Your tomatoes look gorgeous. I saw a similar recipe for tomatoes a while back and had forgotten about it, great idea. I will have to remember it as we slide into our summer. (Sorry, you didn’t hear that, cover your ears…)
Yes, I have been thinking about you and how you’re just beginning the summer. I suppose there is truly such a thing as an endless summer, if one can travel back and forth 🙂
Try the roasted tomatoes. They have become necessary to my survival through the winter… I used to also freeze basil pesto by quickly blanching the leaves first. What little you lose in flavor is made up for in bright green color that withstands the freezing and does not turn brown. This year, sadly, our basil plants did not thrive…
Yes, where are those private jets when we need them? I am going to the nursery to get some tomato plants this weekend and a few herbs. I have to, I am not the best gardener. Unless I can eat it, I ain’t interested. And here, we are constantly fending off possums, cockatoos, wallabies, bush turkeys….etc, etc…but tomatoes, I am not too bad at. Especially the cherry tomatoes. I freeze basil pesto when I make it but I have never blanched the leaves first, fab idea!
Bush turkeys! Good heavens. They sound like a particularly robust kind of turkey 🙂
I am rotten at gardening, but luckily I have the LSH who spends untold hours in our high-maintenance yard. The mention of herbs reminds me of our wonderful sage plants this year. I need to harvest some and use them.
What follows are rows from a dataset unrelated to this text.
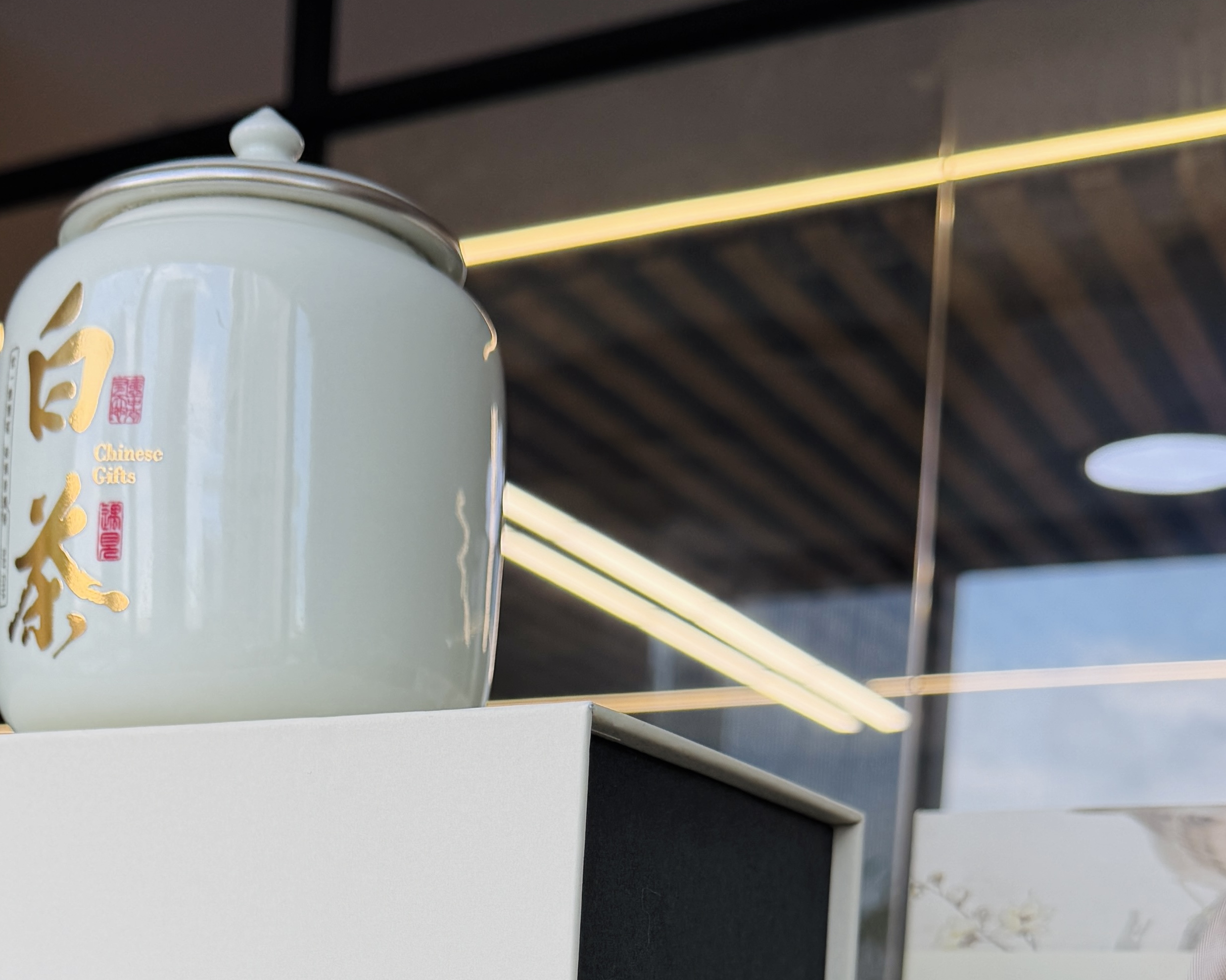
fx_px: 1959
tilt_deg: -2.7
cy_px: 1168
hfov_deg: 34.4
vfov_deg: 25.3
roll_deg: -3.2
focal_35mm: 54
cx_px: 396
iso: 64
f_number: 1.78
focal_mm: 6.76
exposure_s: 1/180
Yeah to husbands who garden! I have the Yak who does the gardening and defends edible plants from those brush (I mistyped bush!) turkeys. They are a native mound building bird and look like a bit like an American turkey but aren’t closed related. (I did just google oogle the last fact as I have always wondered what the story with them was.) Ohh, sage, love it.
Sage fried in butter 🙂
Laughing about the bush turkeys. They sound very macho!
But you’re in America and you’re eating Cadbury’s chocolate! What…how…huh? I didn’t know it was even available there!
Yes, Cadbury has made some inroads, mostly with their cringingly sweet Easter eggs. But you can also get the occasional chocolate bar. I wish we had a bigger selection.
I just got back from my London trip to a vegetable-free house… I shall remedy that in the morning. I want your food!!!
Looking forward to more pix from London!
I’ve got a few more lined up 🙂
You’re making me hungry!
Never heard of tomato cobbler, but I’d definitely like to try it.
I wish I could avoid grocery store tomatoes, but I can’t grow them here. On my trip to Oklahoma a friend had so many tomatoes in his garden they were just gonna go to waste, so I just stood out there in the sweltering heat stuffing them in my face. Ruined my appetite for dinner, but I didn’t care. There’s no sight worse to me than seeing neglected homegrown tomatoes. He even had those delicious orange ones. Oh lord they were good!
Ha! Right off the vine. Delicious! It is most certainly a shame to see good tomatoes go to waste. If I were in your situation, I would just use canned ones. They’re decent, especially in pasta.
Yeah, for pasta, I always use the canned ones. I sometimes use a fresh one for a sandwich, but that’s more of a tomato-like tomato.